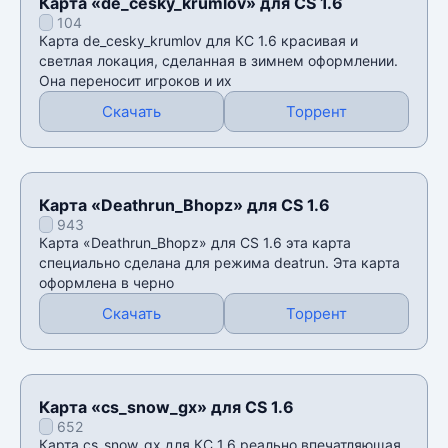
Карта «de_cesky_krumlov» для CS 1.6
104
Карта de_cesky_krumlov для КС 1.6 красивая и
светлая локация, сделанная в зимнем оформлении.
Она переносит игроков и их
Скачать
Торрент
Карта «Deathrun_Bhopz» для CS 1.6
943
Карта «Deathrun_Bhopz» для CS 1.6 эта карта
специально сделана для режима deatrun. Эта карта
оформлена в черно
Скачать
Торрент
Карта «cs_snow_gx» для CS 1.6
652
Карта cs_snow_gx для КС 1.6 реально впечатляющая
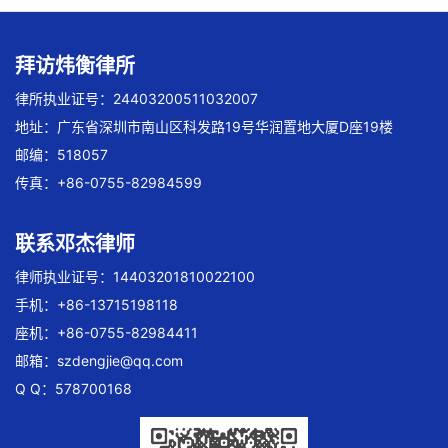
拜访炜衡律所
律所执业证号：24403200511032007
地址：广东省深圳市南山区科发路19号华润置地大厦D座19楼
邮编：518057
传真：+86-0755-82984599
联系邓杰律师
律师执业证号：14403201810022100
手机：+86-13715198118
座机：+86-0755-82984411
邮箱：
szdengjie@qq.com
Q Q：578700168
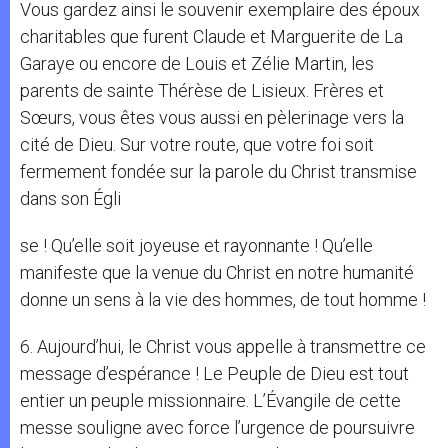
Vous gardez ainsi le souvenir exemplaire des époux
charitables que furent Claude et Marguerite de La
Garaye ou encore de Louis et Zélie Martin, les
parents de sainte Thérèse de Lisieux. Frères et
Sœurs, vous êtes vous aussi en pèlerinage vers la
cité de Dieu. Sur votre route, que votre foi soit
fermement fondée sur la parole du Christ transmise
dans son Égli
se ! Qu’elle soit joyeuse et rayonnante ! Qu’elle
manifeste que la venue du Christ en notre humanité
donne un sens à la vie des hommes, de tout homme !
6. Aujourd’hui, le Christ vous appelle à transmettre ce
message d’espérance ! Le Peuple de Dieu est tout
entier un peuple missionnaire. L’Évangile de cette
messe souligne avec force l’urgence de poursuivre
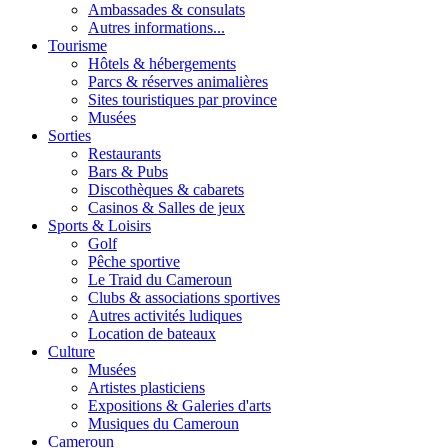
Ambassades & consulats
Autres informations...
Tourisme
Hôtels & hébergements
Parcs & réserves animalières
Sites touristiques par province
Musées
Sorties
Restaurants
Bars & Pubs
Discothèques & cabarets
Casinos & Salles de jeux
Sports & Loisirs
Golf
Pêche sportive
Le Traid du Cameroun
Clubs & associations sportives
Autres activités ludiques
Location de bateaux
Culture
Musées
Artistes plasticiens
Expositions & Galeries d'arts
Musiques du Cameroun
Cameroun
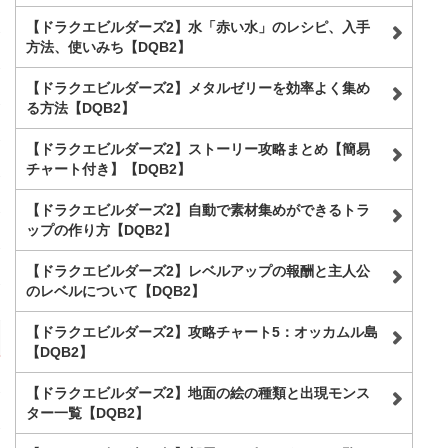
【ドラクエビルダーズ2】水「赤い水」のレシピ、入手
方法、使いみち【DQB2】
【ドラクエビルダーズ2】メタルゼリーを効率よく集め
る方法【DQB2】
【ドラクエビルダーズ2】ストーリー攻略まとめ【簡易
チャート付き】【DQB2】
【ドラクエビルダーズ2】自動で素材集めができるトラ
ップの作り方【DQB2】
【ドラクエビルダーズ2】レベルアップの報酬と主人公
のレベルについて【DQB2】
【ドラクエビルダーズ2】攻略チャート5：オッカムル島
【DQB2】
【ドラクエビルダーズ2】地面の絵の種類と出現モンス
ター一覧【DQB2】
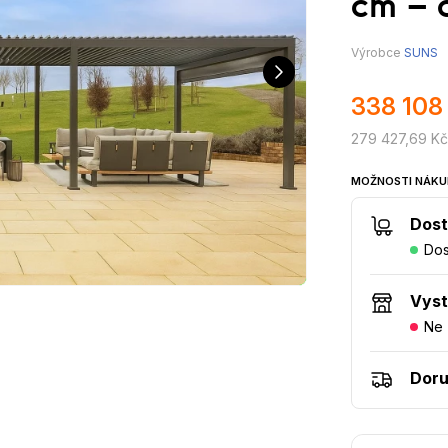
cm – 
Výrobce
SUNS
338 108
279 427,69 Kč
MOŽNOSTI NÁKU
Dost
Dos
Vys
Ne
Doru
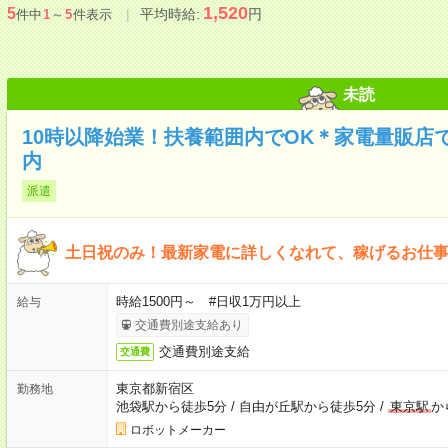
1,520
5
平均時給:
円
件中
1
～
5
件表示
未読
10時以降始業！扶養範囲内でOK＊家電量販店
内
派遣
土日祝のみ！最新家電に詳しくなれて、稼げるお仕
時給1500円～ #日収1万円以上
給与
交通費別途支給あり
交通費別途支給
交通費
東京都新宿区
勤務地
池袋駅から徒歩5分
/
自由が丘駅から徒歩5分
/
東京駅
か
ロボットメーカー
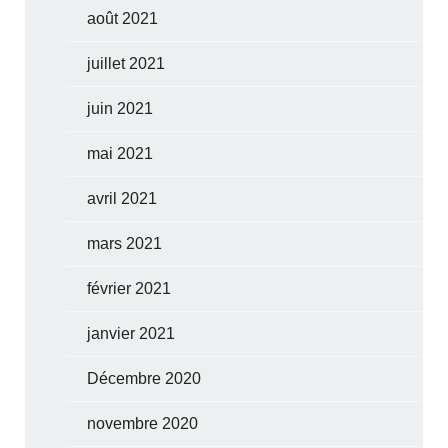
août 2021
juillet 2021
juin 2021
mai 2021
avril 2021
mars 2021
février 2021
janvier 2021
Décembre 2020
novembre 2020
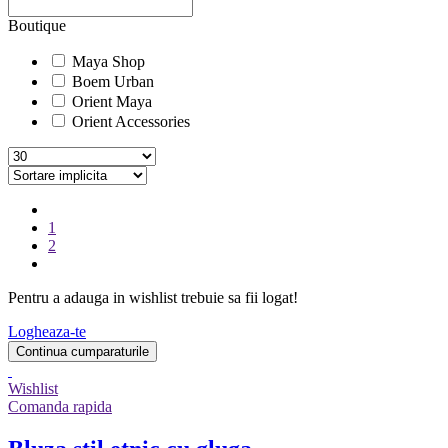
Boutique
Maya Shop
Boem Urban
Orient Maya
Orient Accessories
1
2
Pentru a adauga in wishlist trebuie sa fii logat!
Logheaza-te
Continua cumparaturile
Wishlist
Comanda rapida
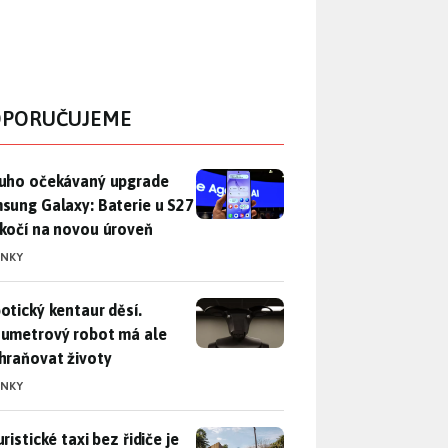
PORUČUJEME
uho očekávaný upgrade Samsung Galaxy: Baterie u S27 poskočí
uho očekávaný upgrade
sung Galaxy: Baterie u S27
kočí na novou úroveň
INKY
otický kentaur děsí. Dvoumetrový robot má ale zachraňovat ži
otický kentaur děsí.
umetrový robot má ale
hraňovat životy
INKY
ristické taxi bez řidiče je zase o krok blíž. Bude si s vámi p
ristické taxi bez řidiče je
..............................
Within the data above, filter for lines containing the word "děsí" and copy each one.

**WRITTEN SOLUTION:**
otický kentaur děsí. Dvoumetrový robot má ale zachraňovat ži
otický kentaur děsí.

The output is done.